═══ Source passage ═══

This is the Bidi Brackets for Dummies course. When you finish this course, you will be able to identify bracket pairs according to the Unicode Bidirectional Algorithm (UBA for short). You will also be able to add to your resume that you have completed the BFD course.
There are no real prerequisites for this course. You don't even have to understand the concept of bidirectional text, or why the UBA even exists. We'll just focus on what you need to know to match up bracket pairs for rule N0 in the UBA. (And no, that is not en oh "NO" — it is en zero "N0".)
So what is a "bracket", anyway?
— Um, a "["?
Yes, correct. But actually, in the UBA, many other things are also identified as "brackets". So a parenthesis "(" is considered a bracket, and a curly brace "{" is also considered a bracket. The "[" bracket is called a square bracket, so we can tell it apart from all the other "brackets".
Basically, any of the punctuation marks that come in pairs, and which are used to enclose stuff in text, to set it off from other stuff outside the marks, are considered brackets. There are many others, besides the ones people typically recognize on their keyboard, including such oddities as U+29FC ⧼ LEFT-POINTING CURVED ANGLE BRACKET and U+2E26 ⸦ LEFT SIDEWAYS U BRACKET. There are even brackets in Unicode that aren't even called brackets or parentheses or braces — characters like U+29DA ⧚ LEFT DOUBLE WIGGLY FENCE and U+27C5 ⟅ LEFT S-SHAPED BAG DELIMITER. Don't ask me why — they are all just a bunch of weird squigglies used in pairs as punctuation.
— I don't see any weird squigglies there. That's just a bunch of boxes!
Get yourself some better fonts.
— So is the Arabic U+FDE3 ORNATE LEFT PARENTHESIS a bracket, too?
No.
— Why not?
Because I said so.
— How about quotation marks? They come in pairs and enclose stuff inside, separating it from all the stuff outside. Some of them, like that French thingie ‹ even look like brackets.
No, they aren't "brackets", either.
— Why not?
Because I said so.
— How about U+300C 「 LEFT CORNER BRACKET? Is that a "bracket"?
Yes, that is a bracket.

═══ Extracted entries ═══

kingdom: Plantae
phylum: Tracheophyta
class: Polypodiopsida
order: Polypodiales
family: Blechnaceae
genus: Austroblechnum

═══

*Required work*.
a - Answer these questions using the Bidi Brackets for Dummies course:
(i) Which rule of the Unicode Bidirectional Algorithm is the course about matching bracket pairs for?
(ii) What is the "[" character called, so that it can be told apart from the other brackets?
(iii) What does the instructor advise someone who sees only boxes instead of the squiggly characters?
b - Proceed with the Bidi Brackets for Dummies course, writing on from the point where it stops.

*Answer list*.
a -
(i) Rule N0.
(ii) A square bracket.
(iii) To get better fonts.

b -
— But I thought that was a Japanese quotation mark. How come it is a bracket, but the other quotation marks aren't?
Because I said so. Oh, and U+230A ⌊ LEFT FLOOR is a "bracket", too.
— But that doesn't make any sense. What does "FLOOR" have to do with brackets?
It's probably something to do with maths, but it's a "bracket", anyway. Besides, if you were a decent carpenter, you would know what a floor bracket was.
— How about the left angle bracket "<"? Is that at least a "bracket"?
No.
— Why not?
Because it's a LESS-THAN SIGN. And enough with all these silly "Why?" and "Why not?" questions.
Your homework is to memorize the list of code points and character names in BidiBrackets.txt [Brackets]. That list defines all the brackets for UBA. And it doesn't matter what else you might think is a "bracket". That's the list and that's just the way it is.
If you were paying attention in the Chapter 1 lesson, you may have noticed that all the "brackets" had "LEFT" in their names. It turns out, not too surprisingly, that there are also corresponding "brackets" with "RIGHT" in their names.
The left and right versions of brackets form pairs with each other. So "[" is the left version of "]", and vice versa. They form a pair. And usually they are graphical mirrors of each other. The left of the pair points right, and the right of the pair points left.
— Wait! That's too confusing.
O.k., think of it this way. The left of the pair occurs to the left side of the text it encloses, and the right of the pair occurs to the right side of the text it encloses. Is that clearer?
— Yes, much!
Only, sometimes in bidirectional text, it is just the opposite.
— What?!
Well, don't worry about that now. Remember, you don't need to understand bidirectional text to understand the identification of bracket pairs. So forget I even mentioned that. The important thing is to know that the "LEFT" ones pair with the "RIGHT" ones, and it doesn't really matter, in the end, which way they point or where the text they enclose actually is, o.k.?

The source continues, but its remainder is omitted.